Niño-Sandoval Tania Camila, Guevara Pérez Sonia V, González Fabio A, Jaque Robinson Andrés, Infante-Contreras Clementina
Universidad Nacional de Colombia - Bogotá, Faculty of Dentistry, Oral Health Department, Master of Dentistry, Craniofacial Growth and Development Research Group, Genetics Institute, Cll 53-Cra. 37 Ed. 426 Of. 213, Bogotá, Colombia.
Universidad Nacional de Colombia - Sede Bogotá, Faculty of Dentistry, Oral Health Department-Orthodontics, Craniofacial Growth and Development Research Group, 11001 Bogotá, Colombia.
Forensic Sci Int. 2017 Dec;281:187.e1-187.e7. doi: 10.1016/j.forsciint.2017.10.004. Epub 2017 Oct 12.
The prediction of the mandibular bone morphology in facial reconstruction for forensic purposes is usually performed considering a straight profile corresponding to skeletal class I, with application of linear and parametric analysis which limit the search for relationships between mandibular and craniomaxillary variables.
To predict the mandibular morphology through craniomaxillary variables on lateral radiographs in patients with skeletal class I, II and III, using automated learning techniques, such as Artificial Neural Networks and Support Vector Regression.
229 standardized lateral radiographs from Colombian patients of both sexes aged 18-25 years were collected. Coordinates of craniofacial landmarks were used to create mandibular and craniomaxillary variables. Mandibular measurements were selected to be predicted from 5 sets of craniomaxillary variables or input characteristics by using automated learning techniques, and they were evaluated through a correlation coefficient by a ridge regression between the real value and the predicted value.
Coefficients from 0.84 until 0.99 were obtained with Artificial Neural Networks in the 17 mandibular measures, and two coefficients above 0.7 were obtained with the Support Vector Regression.
The craniomaxillary variables used, showed a high predictability ability of the selected mandibular variables, this may be the key to facial reconstruction from specific craniomaxillary measures in the three skeletal classifications.

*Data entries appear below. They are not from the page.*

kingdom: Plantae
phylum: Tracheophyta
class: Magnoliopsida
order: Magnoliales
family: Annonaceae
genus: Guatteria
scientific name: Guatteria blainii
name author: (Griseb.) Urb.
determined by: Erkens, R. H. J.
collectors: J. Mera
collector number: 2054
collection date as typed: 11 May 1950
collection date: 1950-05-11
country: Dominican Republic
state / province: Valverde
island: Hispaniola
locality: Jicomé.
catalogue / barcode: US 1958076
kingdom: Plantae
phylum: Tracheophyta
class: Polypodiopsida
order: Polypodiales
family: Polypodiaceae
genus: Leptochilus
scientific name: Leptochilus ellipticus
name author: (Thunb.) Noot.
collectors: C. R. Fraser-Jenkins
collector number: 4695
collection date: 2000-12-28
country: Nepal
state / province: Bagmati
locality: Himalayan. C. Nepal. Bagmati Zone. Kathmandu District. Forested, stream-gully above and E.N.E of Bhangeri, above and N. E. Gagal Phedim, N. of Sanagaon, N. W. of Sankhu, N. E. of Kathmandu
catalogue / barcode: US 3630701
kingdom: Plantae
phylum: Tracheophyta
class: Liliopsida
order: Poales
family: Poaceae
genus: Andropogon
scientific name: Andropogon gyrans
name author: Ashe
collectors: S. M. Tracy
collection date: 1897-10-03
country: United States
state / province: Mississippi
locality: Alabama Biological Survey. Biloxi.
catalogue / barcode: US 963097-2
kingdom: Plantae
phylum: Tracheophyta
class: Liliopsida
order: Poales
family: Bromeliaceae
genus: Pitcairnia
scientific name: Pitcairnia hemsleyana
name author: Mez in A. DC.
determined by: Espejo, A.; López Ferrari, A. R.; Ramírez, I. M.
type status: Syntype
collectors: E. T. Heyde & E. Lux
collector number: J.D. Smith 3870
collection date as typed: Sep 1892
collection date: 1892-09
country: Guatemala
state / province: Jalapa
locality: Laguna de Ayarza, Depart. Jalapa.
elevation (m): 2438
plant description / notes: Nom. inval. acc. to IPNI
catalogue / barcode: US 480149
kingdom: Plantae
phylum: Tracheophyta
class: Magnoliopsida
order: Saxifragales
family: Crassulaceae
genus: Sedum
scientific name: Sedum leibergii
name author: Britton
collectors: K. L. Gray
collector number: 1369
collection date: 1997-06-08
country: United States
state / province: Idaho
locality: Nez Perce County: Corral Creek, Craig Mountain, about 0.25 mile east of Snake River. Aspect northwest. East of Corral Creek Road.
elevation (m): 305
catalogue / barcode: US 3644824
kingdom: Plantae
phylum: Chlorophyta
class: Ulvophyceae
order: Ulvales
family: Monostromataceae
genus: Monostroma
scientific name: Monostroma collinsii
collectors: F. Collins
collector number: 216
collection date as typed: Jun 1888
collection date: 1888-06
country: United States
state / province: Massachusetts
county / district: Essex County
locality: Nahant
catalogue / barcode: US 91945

在法医学面部重建中,下颌骨形态的预测通常是基于对应骨骼I类的直面型进行的,采用线性和参数分析,这限制了对下颌骨与颅上颌变量之间关系的探索。
利用人工神经网络和支持向量回归等自动学习技术,通过颅上颌变量预测骨骼I类、II类和III类患者侧位片上的下颌形态。
收集了229例年龄在18 - 25岁的哥伦比亚男女患者的标准化侧位片。使用颅面标志点的坐标来创建下颌骨和颅上颌变量。通过自动学习技术从5组颅上颌变量或输入特征中选择要预测的下颌测量值,并通过实际值与预测值之间的岭回归相关系数进行评估。
人工神经网络在17项下颌测量中获得了0.84至0.99的系数,支持向量回归获得了两个高于0.7的系数。
所使用的颅上颌变量对所选下颌变量具有较高的预测能力,这可能是从三种骨骼分类中的特定颅上颌测量值进行面部重建的关键。